HENRY FLEISCHER v. BOTICA NOLASCO CO., INC.
G.R. No. L-23241, March 14, 1925
Corporation Law Case Digest by John Paul C. Ladiao (15 March 2016)
(Topic: Consideration for Stocks and Transfer)
On November 15, 1923, the plaintiff filed an amended complaint against the Botica Nolasco, Inc., alleging that he became the owner of five shares of stock of said corporation, by purchase from their original owner, one Manuel Gonzalez; that the said shares were fully paid; and that the defendant refused to register said shares in his name in the books of the corporation in spite of repeated demands to that effect made by him upon said corporation, which refusal caused him damages amounting to P500.
The defendant again filed a demurrer on the ground that the amended complaint did not state facts sufficient to constitute a cause of action, and that said amended complaint was ambiguous, unintelligible, uncertain, which demurrer was overruled by the court.
The defendant answered the amended complaint denying generally and specifically each and every one of the material allegations thereof, and, as a special defense, alleged that the defendant, pursuant to article 12 of its by-laws, had preferential right to buy from the plaintiff said shares at the par value of P100 a share, plus P90 as dividends corresponding to the year 1922, and that said offer was refused by the plaintiff.
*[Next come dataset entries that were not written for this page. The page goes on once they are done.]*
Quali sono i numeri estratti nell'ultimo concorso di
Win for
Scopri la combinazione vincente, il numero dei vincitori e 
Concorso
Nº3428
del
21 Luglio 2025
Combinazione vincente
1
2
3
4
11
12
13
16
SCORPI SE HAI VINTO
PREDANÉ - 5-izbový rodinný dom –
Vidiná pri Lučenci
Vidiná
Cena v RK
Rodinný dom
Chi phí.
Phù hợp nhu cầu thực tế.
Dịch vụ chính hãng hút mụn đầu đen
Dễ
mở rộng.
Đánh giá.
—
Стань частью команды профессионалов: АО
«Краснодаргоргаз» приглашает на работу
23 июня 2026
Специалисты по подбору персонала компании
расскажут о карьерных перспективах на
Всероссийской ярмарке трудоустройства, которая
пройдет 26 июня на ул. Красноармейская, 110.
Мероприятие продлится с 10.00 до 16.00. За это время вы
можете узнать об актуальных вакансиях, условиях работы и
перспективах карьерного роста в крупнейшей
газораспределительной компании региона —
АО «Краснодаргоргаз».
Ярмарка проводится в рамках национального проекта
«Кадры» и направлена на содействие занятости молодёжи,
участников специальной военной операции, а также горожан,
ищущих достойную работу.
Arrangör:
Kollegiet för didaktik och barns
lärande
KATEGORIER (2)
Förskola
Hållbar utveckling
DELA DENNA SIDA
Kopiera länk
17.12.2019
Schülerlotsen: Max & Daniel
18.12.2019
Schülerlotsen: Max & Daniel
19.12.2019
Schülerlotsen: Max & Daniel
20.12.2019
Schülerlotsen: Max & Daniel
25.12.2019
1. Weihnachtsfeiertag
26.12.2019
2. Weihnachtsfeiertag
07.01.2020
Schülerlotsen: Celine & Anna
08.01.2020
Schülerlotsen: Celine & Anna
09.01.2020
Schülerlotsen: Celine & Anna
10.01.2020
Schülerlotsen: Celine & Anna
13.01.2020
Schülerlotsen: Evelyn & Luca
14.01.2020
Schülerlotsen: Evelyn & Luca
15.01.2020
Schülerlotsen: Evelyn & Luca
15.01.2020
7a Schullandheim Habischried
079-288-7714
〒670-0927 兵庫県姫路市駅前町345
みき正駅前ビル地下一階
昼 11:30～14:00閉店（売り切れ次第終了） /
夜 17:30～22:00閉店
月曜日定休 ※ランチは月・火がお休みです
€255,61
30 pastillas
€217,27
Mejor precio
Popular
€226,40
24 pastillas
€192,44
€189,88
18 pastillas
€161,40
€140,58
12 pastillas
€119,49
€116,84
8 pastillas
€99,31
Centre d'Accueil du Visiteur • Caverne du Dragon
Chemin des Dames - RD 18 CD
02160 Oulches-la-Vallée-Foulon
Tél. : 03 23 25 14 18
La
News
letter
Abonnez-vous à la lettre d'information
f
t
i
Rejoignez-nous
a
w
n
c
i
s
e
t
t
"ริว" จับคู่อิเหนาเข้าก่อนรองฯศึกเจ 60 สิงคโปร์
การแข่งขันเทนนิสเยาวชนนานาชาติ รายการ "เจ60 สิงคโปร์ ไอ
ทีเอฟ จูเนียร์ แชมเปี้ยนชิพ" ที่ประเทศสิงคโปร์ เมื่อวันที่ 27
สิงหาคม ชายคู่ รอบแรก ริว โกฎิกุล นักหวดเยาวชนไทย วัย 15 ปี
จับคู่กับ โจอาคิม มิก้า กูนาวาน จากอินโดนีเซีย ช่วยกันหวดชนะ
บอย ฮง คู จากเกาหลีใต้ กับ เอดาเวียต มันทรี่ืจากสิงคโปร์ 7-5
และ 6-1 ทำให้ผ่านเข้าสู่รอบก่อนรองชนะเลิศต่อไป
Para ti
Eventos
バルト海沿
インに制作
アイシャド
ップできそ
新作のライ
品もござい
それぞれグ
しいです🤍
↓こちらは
The defendant prayed for a judgment absolving it from all liability under the complaint and directing the plaintiff to deliver to the defendant the five shares of stock in question, and to pay damages in the sum of P500, and the costs.
Whether or not the Article 12 of the by-laws of the Botica Nolasco, Inc., constitutes a by-law or regulation adopted by the Botica Nolasco, Inc., governing the transfer of shares of stock of said corporation?
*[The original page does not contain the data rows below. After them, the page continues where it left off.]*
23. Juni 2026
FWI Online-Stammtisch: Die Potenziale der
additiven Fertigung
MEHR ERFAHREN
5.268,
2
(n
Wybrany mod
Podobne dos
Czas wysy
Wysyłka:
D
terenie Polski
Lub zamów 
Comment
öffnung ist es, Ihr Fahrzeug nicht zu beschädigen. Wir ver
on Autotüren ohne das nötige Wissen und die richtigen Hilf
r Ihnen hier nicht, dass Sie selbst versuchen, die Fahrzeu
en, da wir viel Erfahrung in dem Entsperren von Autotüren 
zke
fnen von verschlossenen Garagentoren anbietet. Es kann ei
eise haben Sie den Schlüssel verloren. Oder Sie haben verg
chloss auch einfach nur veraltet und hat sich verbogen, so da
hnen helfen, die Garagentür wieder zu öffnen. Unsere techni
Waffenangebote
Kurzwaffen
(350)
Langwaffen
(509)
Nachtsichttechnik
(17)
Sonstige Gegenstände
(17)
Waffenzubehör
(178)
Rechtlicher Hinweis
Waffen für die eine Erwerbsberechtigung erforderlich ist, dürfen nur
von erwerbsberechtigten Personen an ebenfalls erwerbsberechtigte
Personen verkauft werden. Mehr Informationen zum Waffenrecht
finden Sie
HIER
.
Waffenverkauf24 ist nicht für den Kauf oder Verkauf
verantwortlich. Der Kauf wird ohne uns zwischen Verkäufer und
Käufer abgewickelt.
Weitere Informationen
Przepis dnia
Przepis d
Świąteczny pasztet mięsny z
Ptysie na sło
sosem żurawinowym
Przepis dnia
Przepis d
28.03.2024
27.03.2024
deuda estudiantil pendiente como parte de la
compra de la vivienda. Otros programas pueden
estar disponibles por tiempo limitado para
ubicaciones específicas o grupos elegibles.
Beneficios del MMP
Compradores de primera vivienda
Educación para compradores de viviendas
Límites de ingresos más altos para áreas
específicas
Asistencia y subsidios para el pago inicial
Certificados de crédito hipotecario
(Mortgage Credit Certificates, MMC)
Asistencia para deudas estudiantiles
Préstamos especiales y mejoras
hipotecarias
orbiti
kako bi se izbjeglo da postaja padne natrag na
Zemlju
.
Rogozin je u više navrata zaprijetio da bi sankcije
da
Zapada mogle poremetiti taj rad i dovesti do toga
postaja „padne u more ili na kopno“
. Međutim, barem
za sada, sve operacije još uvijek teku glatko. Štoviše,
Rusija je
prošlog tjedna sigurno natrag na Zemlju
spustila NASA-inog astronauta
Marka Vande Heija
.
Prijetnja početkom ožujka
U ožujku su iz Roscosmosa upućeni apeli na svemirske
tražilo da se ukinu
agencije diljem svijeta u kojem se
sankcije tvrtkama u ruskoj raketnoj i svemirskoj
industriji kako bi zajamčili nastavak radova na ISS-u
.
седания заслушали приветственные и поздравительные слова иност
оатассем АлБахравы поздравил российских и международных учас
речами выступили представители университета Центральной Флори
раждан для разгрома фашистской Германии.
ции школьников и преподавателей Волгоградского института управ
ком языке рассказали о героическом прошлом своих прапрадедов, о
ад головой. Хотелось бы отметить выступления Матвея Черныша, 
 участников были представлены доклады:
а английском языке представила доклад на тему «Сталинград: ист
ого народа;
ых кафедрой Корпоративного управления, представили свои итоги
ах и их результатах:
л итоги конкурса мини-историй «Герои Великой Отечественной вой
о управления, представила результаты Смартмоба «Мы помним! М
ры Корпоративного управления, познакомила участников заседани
As a general rule, the by-laws of a corporation are valid if they are reasonable and calculated to carry into effect the objects of the corporation, and are not contradictory to the general policy of the laws of the land.
Under a statute authorizing by- laws for the transfer of stock, a corporation can do no more than prescribe a general mode of transfer on the corporate books and cannot justify an unreasonable restriction upon the right of sale.
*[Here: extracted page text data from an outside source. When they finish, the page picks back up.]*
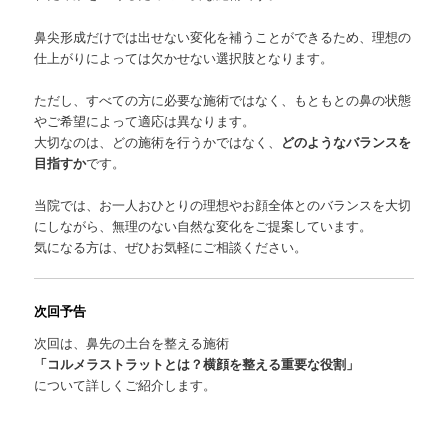
鼻尖形成だけでは出せない変化を補うことができるため、理想の
仕上がりによっては欠かせない選択肢となります。
ただし、すべての方に必要な施術ではなく、もともとの鼻の状態
やご希望によって適応は異なります。
大切なのは、どの施術を行うかではなく、
どのようなバランスを
目指すか
です。
当院では、お一人おひとりの理想やお顔全体とのバランスを大切
にしながら、無理のない自然な変化をご提案しています。
気になる方は、ぜひお気軽にご相談ください。
次回予告
次回は、鼻先の土台を整える施術
「コルメラストラットとは？横顔を整える重要な役割」
について詳しくご紹介します。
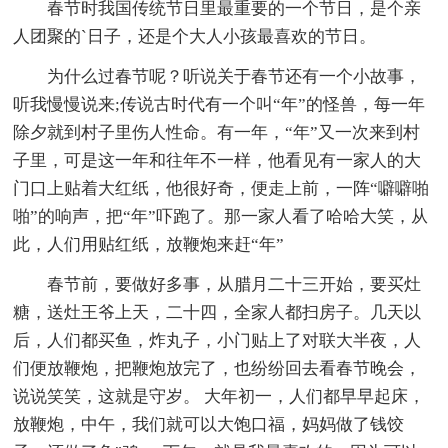
春节时我国传统节日里最重要的一个节日，是个亲
人团聚的`日子，还是个大人小孩最喜欢的节日。
为什么过春节呢？听说关于春节还有一个小故事，
听我慢慢说来;传说古时代有一个叫“年”的怪兽，每一年
除夕就到村子里伤人性命。有一年，“年”又一次来到村
子里，可是这一年和往年不一样，他看见有一家人的大
门口上贴着大红纸，他很好奇，便走上前，一阵“噼噼啪
啪”的响声，把“年”吓跑了。那一家人看了哈哈大笑，从
此，人们用贴红纸，放鞭炮来赶“年”
春节前，要做好多事，从腊月二十三开始，要买灶
糖，送灶王爷上天，二十四，全家人都扫房子。几天以
后，人们都买鱼，炸丸子，小门贴上了对联大半夜，人
们便放鞭炮，把鞭炮放完了，也纷纷回去看春节晚会，
说说笑笑，这就是守岁。 大年初一，人们都早早起床，
放鞭炮，中午，我们就可以大饱口福，妈妈做了钱饺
The only restraint imposed by the Corporation Law upon transfer of shares is found in section 35 of Act No. 1459, quoted above, as follows: "No transfer, however, shall be valid, except as between the parties, until the transfer is entered and noted upon the books of the corporation so as to show the names of the parties to the transaction, the date of the transfer, the number of the certificate, and the number of shares transferred." This restriction is necessary in order that the officers of the corporation may know who are the stockholders, which is essential in conducting elections of officers, in calling meeting of stockholders, and for other purposes. but any restriction of the nature of that imposed in the by-law now in question, is ultra vires, violative of the property rights of shareholders, and in restraint of trade.